Step 8 begins the operand fetch stage. First MAR-MUX is set to 0 so that the output of the IR register is copied into the MAR. Remember that the low 12 bits of the IR register is the operand address. Next MAR-LD is strobed to latch this new value in steps 9 and 10. Memory is turned back on in Step 10 and the MBR is set to accept the memory's output, which is latched into the MBR's flip-flops by Steps 11 and 12.

Once the operand is in the MBR, it must be copied into the TMP register, which is done by strobing TMP-LD in steps 13 and 14. TMP's input comes only from the MBR, reinforcing the notion that TMP might be omitted entirely and the MBR could be used as the second operand. If this were so, Step 13 could be omitted entirely and F=101 and SH=00 could be added to Step 12 thereby saving some time. Nevertheless, we will stay with the diagram as we have it.

In Step 14, the ALU operation is set to add (F=101 does this) and the shifter is told to pass through the result of the ALU unchanged (SH=00 does this).
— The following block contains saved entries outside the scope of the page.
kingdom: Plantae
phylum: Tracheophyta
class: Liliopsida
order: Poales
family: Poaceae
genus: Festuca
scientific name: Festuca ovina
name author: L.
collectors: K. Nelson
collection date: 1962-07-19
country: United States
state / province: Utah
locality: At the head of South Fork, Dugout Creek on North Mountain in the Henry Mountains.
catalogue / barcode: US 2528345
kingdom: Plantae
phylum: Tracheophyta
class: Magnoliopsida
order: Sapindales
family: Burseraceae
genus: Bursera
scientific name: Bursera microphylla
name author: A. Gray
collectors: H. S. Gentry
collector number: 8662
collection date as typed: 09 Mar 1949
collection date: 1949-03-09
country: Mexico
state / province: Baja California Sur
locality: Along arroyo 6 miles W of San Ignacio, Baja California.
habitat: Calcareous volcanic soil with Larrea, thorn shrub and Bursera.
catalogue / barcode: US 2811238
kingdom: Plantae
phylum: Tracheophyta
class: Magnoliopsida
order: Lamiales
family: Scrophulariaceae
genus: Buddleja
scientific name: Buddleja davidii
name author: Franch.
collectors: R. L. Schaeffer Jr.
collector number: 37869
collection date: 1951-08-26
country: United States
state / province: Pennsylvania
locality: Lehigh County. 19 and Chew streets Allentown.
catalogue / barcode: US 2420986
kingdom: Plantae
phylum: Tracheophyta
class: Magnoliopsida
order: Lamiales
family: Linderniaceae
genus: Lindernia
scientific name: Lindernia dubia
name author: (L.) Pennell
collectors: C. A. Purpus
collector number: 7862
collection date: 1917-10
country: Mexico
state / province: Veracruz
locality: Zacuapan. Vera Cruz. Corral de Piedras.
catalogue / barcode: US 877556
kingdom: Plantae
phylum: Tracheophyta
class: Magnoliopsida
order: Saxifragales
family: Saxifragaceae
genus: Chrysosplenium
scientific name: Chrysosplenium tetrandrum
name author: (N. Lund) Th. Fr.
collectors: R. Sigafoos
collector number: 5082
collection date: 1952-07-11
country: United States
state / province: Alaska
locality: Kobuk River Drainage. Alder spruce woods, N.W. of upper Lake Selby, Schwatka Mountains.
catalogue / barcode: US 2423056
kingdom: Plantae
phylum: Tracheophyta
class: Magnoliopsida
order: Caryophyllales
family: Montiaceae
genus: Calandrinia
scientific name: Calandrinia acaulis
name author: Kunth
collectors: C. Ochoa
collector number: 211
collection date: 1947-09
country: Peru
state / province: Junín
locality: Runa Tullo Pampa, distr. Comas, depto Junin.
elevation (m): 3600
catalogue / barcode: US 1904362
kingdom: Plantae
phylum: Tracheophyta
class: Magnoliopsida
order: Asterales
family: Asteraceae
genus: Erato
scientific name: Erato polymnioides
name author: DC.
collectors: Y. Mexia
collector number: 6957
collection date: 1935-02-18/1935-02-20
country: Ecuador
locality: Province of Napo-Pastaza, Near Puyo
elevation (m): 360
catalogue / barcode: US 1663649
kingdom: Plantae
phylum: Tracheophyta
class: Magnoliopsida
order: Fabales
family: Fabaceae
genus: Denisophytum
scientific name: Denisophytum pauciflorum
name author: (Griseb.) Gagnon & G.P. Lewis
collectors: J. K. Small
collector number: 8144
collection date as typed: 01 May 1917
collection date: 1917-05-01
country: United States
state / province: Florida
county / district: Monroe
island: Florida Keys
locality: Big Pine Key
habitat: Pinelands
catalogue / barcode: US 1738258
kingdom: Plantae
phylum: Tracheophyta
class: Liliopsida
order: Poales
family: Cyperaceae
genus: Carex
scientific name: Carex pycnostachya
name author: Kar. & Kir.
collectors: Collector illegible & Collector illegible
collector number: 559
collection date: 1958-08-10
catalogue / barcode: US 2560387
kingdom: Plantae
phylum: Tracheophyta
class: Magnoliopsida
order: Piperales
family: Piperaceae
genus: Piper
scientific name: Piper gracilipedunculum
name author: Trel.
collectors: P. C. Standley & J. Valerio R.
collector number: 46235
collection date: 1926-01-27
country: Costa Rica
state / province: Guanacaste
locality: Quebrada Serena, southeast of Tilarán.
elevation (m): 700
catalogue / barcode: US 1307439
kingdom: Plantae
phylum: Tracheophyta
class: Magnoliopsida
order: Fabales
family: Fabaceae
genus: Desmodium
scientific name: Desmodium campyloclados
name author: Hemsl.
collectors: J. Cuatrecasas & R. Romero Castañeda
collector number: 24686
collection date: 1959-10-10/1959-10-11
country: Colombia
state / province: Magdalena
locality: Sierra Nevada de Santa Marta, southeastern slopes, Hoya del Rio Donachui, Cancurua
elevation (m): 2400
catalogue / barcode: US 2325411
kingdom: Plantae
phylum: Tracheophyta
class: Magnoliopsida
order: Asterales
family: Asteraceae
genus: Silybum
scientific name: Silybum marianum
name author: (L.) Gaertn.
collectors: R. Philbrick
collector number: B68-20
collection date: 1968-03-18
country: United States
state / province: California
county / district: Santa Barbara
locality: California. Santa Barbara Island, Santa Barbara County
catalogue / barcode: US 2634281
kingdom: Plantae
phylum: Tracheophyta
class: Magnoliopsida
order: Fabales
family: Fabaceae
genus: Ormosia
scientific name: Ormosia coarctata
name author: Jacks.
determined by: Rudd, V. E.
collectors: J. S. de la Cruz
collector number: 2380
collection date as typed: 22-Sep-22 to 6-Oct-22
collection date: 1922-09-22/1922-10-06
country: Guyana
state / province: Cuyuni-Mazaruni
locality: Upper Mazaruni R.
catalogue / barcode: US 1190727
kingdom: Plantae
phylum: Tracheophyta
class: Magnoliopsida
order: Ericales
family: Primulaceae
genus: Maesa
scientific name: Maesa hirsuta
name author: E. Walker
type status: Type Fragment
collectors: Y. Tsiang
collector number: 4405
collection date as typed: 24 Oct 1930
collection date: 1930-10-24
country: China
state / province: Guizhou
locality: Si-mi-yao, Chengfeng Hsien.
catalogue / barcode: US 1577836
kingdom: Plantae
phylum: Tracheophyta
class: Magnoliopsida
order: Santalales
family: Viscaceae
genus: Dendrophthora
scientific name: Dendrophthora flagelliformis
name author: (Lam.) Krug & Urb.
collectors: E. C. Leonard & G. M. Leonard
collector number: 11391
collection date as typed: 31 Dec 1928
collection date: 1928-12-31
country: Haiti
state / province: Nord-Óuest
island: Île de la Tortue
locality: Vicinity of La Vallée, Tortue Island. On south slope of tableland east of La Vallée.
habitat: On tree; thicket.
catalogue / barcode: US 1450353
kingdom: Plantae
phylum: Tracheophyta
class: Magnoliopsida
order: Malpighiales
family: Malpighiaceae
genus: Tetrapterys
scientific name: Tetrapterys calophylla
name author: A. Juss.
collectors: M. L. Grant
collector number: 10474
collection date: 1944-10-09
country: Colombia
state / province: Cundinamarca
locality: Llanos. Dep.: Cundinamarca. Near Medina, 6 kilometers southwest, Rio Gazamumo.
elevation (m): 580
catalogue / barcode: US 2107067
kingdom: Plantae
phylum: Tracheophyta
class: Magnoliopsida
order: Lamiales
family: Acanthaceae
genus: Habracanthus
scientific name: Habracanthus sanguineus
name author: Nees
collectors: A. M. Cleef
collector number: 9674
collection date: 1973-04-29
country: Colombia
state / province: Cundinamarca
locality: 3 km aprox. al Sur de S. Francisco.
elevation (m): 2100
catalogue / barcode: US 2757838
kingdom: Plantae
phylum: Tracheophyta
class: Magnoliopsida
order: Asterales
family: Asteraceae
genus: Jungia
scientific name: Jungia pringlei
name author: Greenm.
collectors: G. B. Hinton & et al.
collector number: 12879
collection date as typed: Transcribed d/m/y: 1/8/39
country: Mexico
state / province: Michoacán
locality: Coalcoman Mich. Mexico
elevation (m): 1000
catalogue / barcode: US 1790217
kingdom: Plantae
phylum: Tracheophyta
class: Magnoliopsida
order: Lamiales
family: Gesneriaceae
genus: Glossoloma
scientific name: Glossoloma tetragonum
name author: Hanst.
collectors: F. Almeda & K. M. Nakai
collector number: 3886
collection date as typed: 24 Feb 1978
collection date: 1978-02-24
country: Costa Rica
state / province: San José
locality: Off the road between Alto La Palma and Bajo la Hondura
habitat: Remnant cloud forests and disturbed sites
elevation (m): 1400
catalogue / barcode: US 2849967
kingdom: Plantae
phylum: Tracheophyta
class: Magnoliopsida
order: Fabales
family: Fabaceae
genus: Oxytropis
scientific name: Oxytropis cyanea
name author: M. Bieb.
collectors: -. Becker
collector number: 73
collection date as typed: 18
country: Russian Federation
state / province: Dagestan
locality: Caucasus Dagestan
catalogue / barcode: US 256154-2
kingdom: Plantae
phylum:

Step 15 tells the ALU that its next input will be from port 0 of the AMUX, which is connected to the output of the shifter. Steps 16 and 17 strobe this new value back into the A register, thereby effecting the storeback stage.

How did the computer know that this sequence of 17 steps was what it was supposed to do? Every CSC-1 instruction has at least the instruction fetch stage, so steps 1-7 are fixed. But once the instruction has been decoded (after Step 6), the hardware DFA ANDs the instruction wire for ADD with the other time steps and sets the control points appropriately. In short, the fact that the instruction in the IR register as of the end of Step 5 is an ADD instruction determines that Steps 8 through 17 will be done.

There is a lot of parallelism at the lowest hardware level and signals can flow between different components at the same time as long as they do not interfere with each other. Thus, we could conflate the above 17 steps down to the following 13 for the ADD instruction if we utilized more parallelism. The one tricky thing is that the MAR-MUX is set up to receive the output of PC at the end of the previous instruction, thus, when the computer first fires up, we must assume that MAR-MUX=01 before step 1.

      1.     MAR-LD=1
      2.     MAR-LD=0;  MA=1;  WR=0;  MBR-MUX=10
      3.     MBR-LD=1
      4.     MBR-LD=0;  MA=0;  PC-INCR=1;  IR-LD=1
      5.     IR-LD=0;  PC-LD=1
      6.     PC-INCR=0;  PC-LD=0;  MAR-MUX=00
      7.     MAR-LD=1
      8.     MAR-LD=0;  MA=1;  WR=0;  MBR-MUX=10
      9.     MBR-LD=1
     10.     MBR-LD=0;  MA=0;  TMP-LD=1
     11.     TMP-LD=0;  F=101;  SH=00;  A-MUX=00
     12.     A-LD=1
     13.     A-LD=0;  MAR-MUX=01

Again, if the TMP register were deleted and the MBR used for the second operand, another step could be saved in the following way:

      9.     MBR-LD=1
     10.     MBR-LD=0;  MA=0; F=101;  SH=00;  A-MUX=00
     11.     A-LD=1
     12.     A-LD=0;  MAR-MUX=01

It is precisely this kind of intricate thinking that chip designers go through when they strive to build the fastest possible computer.